Extrait de texte.

# # # # # # #

Publié en août 2013 dans la collection La Forêt chez Stock, le premier roman de Karin Serres, auteure prolifique de pièces de théâtre, est une bien jolie surprise littéraire. Les incursions de non-spécialistes dans les codages de la science-fiction sont souvent décevantes, et sur le post-apocalyptique agraire, tout particulièrement, plane l’ombre immense de Kate Wilhelm et de son si beau « Hier les oiseaux », prix Hugo 1977. Grâce à un choix de point de vue extrêmement astucieux et à un langage d’une rare poésie faussement naïve, probablement nourrie de son écriture pour le théâtre mais aussi pour les enfants, Karin Serres échappe totalement à cet écueil, et nous donne un texte enchanteur.

# # # # # # #

Données brutes.
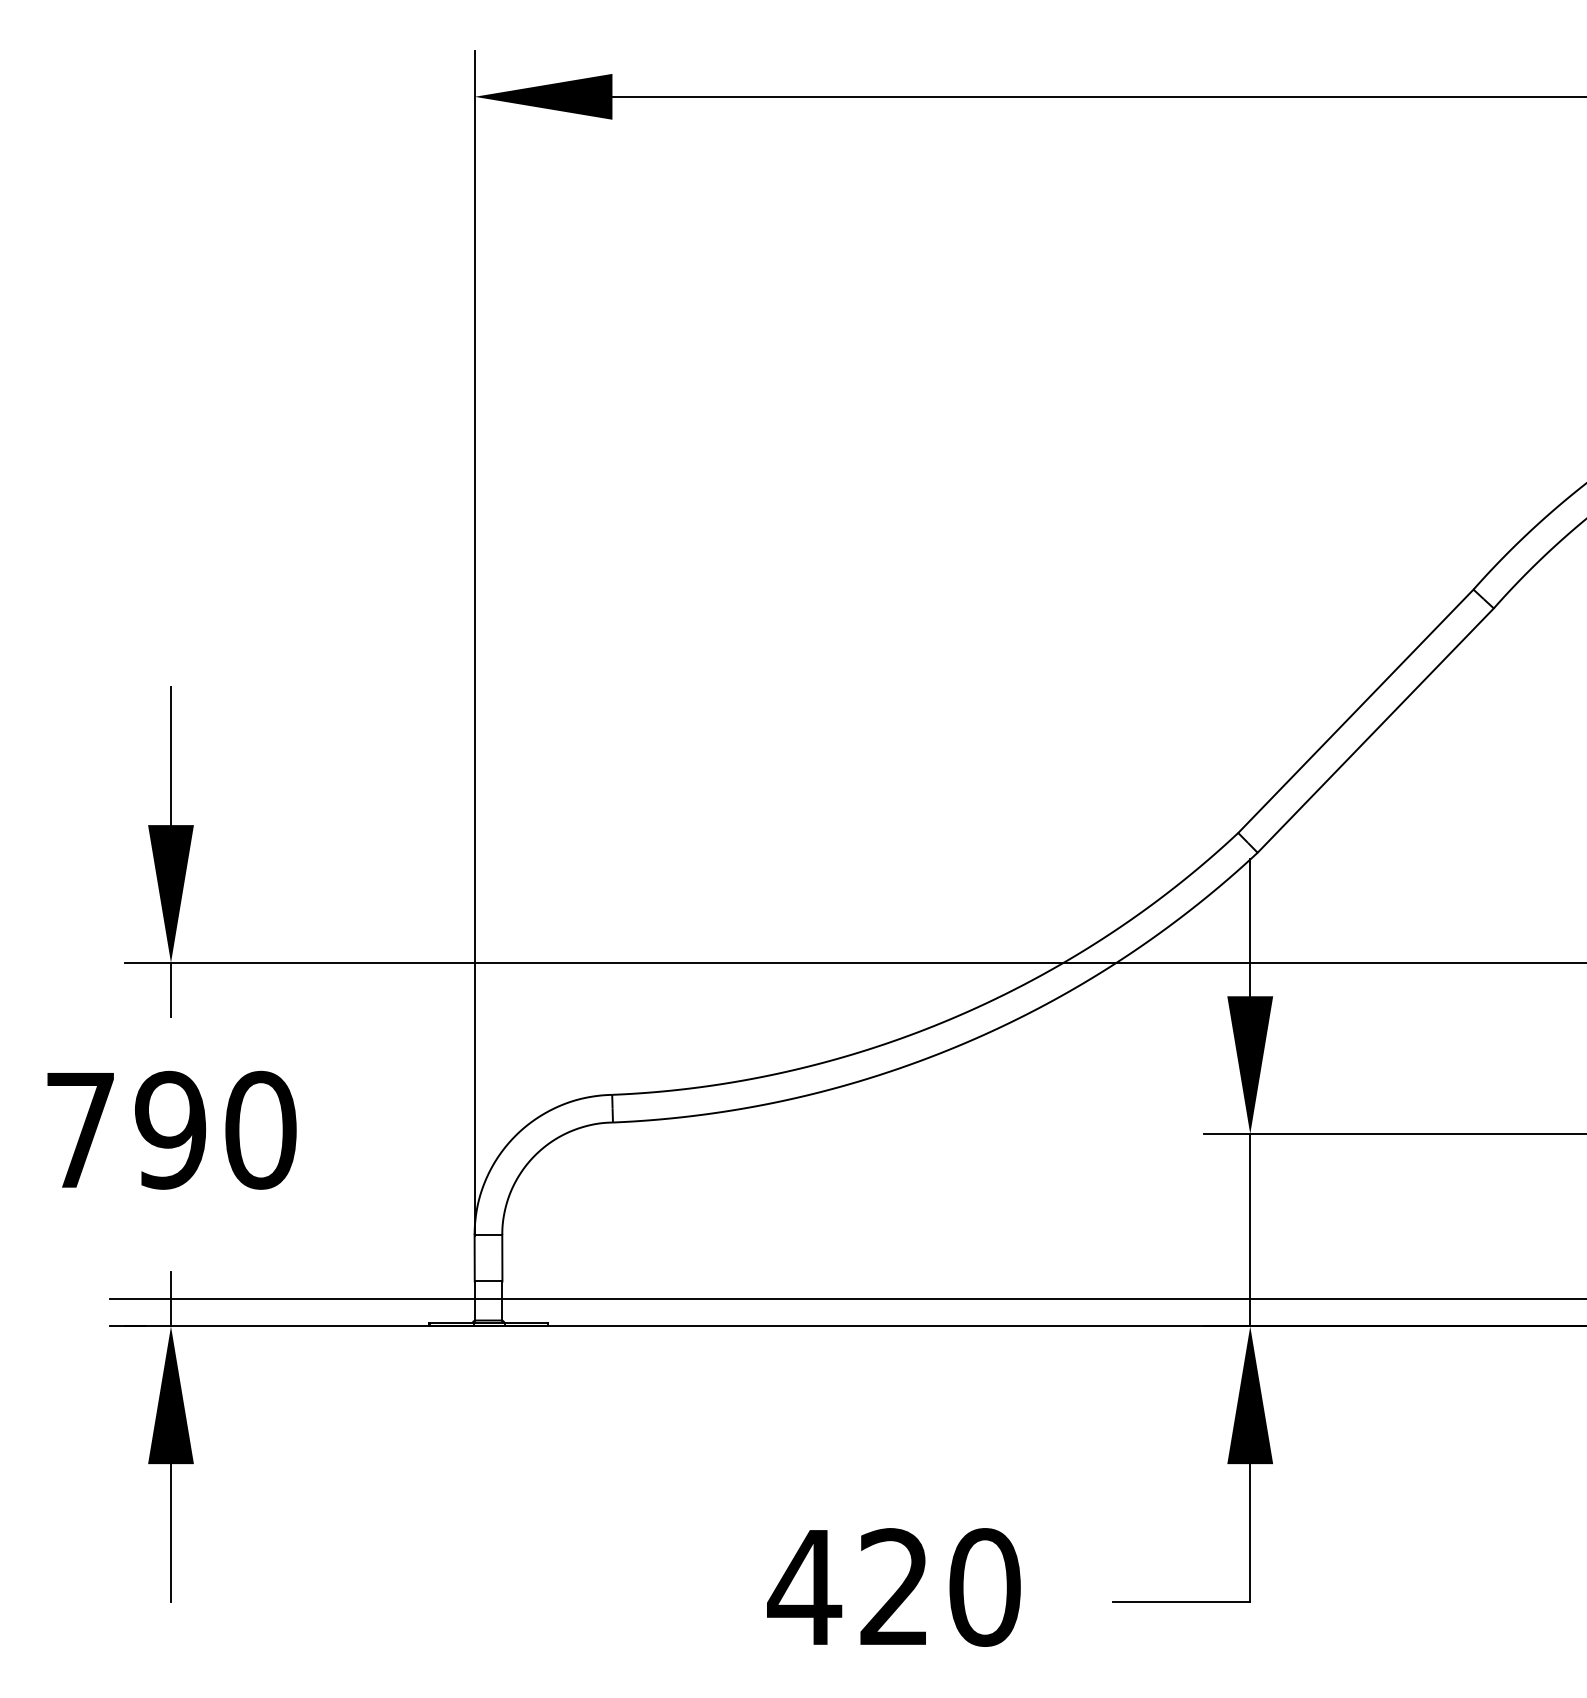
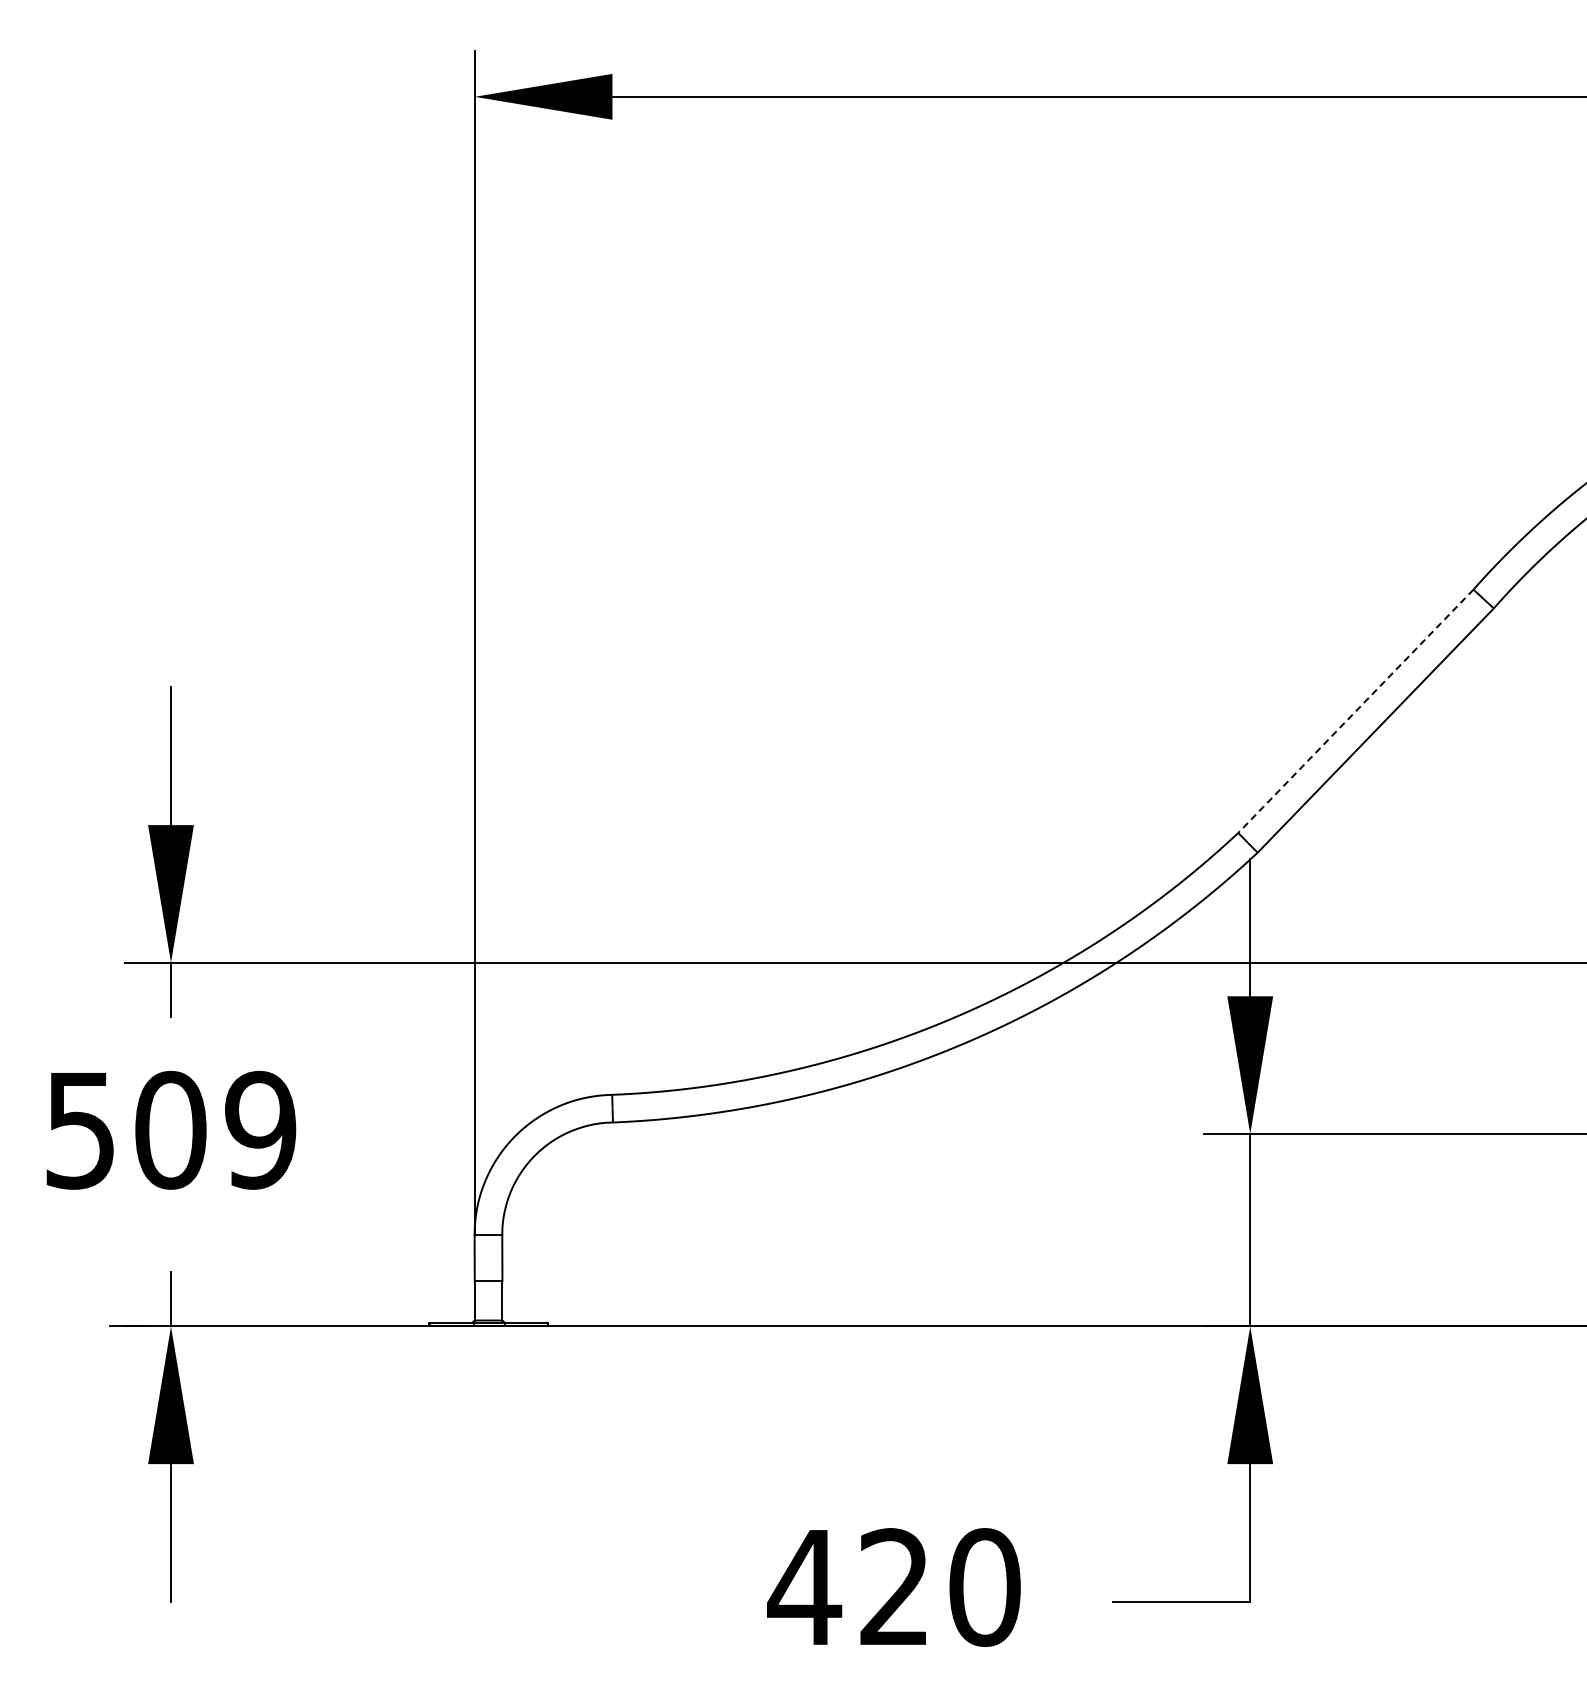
line at (1355, 711): solid -> dashed
text at (171, 1129): 790 -> 509
line at (846, 1298): present -> none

# # # # # # #

Parties de l'exercice.
(1) D'après le texte sur le premier roman de Karin Serres, dans quelle collection et chez quel éditeur ce livre a-t-il paru ?
(2) Donnez la suite du texte sur le premier roman de Karin Serres, à partir de sa dernière phrase.
Le matériel n'a aucun rôle dans ce travail.

Réponses aux consignes.
(1) Il a paru dans la collection La Forêt, chez Stock.

(2)
Au bord d’un lac dont les eaux montent inexorablement avec le réchauffement climatique vit – ou plutôt survit – une petite communauté de pêcheurs et d’agriculteurs. La pêche rendue plus difficile, les morts toujours plus nombreux dont on immerge les cercueils, en un sauvage protocole, au cœur de l’eau nourricière, l’élevage salvateur grâce aux manipulations génétiques de plus en plus perfectionnées effectuées sur les cochons traditionnels : la narratrice naît dans ce décor rural et frugal, du pasteur de la petite communauté, y connaîtra l’amour et les accidents de la vie, devra s’exiler, la crise gagnant du terrain, pour dénicher un travail à la grande cité située de l’autre côté du lac. Une narration subtilement décalée par le regard si simple et si direct posé sur les choses, les horreurs et le lent effritement de la réalité, par cette « Petite boîte d’os », au cœur d’or et à l’esprit peut-être légèrement endormi, dont le retour peut-être inexorable des humains à leurs pulsions les plus animales – appelant un instant les craintes qu’une autre montée des eaux, dans le roman « Délivrance » de James Dickey puis dans le film de John Boorman, dut recouvrir – ne parvient pas à entamer le petit bonhomme de chemin émerveillé d’une vie à l’heure où le crépuscule s’installe pour durer.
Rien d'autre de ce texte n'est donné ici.